= Aim of the task =
Restate word for word the opening line of the data below and every line after it until the line with "sobą punktów.", that line too, but not the pictures.

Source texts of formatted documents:
+ + + +

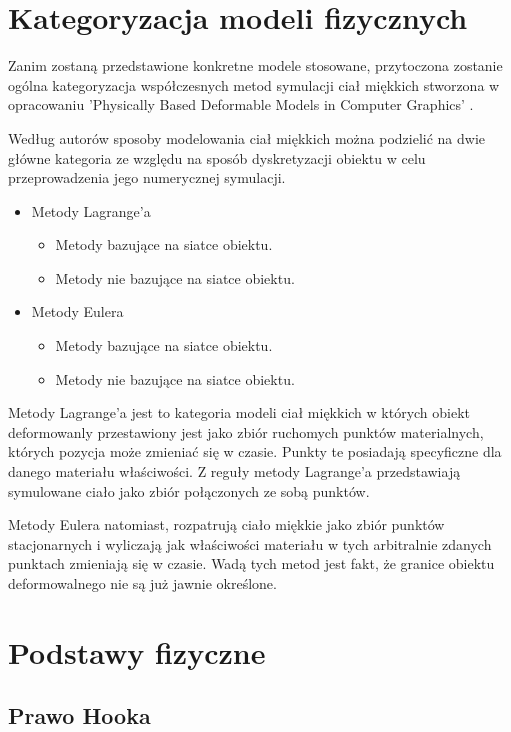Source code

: \section{Kategoryzacja modeli fizycznych}

Zanim zostaną przedstawione konkretne modele stosowane, przytoczona 
zostanie ogólna kategoryzacja współczesnych metod symulacji ciał miękkich
stworzona w opracowaniu 'Physically Based Deformable Models in Computer
Graphics' \cite{pbdo}.

Według autorów sposoby modelowania ciał miękkich można
podzielić na dwie główne kategoria ze względu na sposób dyskretyzacji
obiektu w celu przeprowadzenia jego numerycznej symulacji.
\begin{itemize}
\item Metody Lagrange'a
\begin{itemize}
\item Metody bazujące na siatce obiektu.
\item Metody nie bazujące na siatce obiektu.
\end{itemize}
\item Metody Eulera
\begin{itemize}
\item Metody bazujące na siatce obiektu.
\item Metody nie bazujące na siatce obiektu.
\end{itemize}
\end{itemize}

Metody Lagrange'a jest to kategoria modeli ciał miękkich w których obiekt
deformowanly przestawiony jest jako zbiór ruchomych punktów materialnych,
 których pozycja może zmieniać się w czasie. Punkty te posiadają
 specyficzne dla danego materiału właściwości. Z reguły metody
 Lagrange'a przedstawiają symulowane ciało jako zbiór połączonych ze
 sobą punktów.
 
Metody Eulera natomiast, rozpatrują ciało miękkie jako zbiór punktów
stacjonarnych i wyliczają jak właściwości materiału w tych arbitralnie zdanych
punktach zmieniają się w czasie. Wadą tych metod jest fakt, że granice obiektu
deformowalnego nie są już jawnie określone.\cite{pbdo}

\section{Podstawy fizyczne}
\subsection{Prawo Hooka}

+ + + +

= Task answer =
Source code

: \section{Kategoryzacja modeli fizycznych}

Zanim zostaną przedstawione konkretne modele stosowane, przytoczona 
zostanie ogólna kategoryzacja współczesnych metod symulacji ciał miękkich
stworzona w opracowaniu 'Physically Based Deformable Models in Computer
Graphics' \cite{pbdo}.

Według autorów sposoby modelowania ciał miękkich można
podzielić na dwie główne kategoria ze względu na sposób dyskretyzacji
obiektu w celu przeprowadzenia jego numerycznej symulacji.
\begin{itemize}
\item Metody Lagrange'a
\begin{itemize}
\item Metody bazujące na siatce obiektu.
\item Metody nie bazujące na siatce obiektu.
\end{itemize}
\item Metody Eulera
\begin{itemize}
\item Metody bazujące na siatce obiektu.
\item Metody nie bazujące na siatce obiektu.
\end{itemize}
\end{itemize}

Metody Lagrange'a jest to kategoria modeli ciał miękkich w których obiekt
deformowanly przestawiony jest jako zbiór ruchomych punktów materialnych,
 których pozycja może zmieniać się w czasie. Punkty te posiadają
 specyficzne dla danego materiału właściwości. Z reguły metody
 Lagrange'a przedstawiają symulowane ciało jako zbiór połączonych ze
 sobą punktów.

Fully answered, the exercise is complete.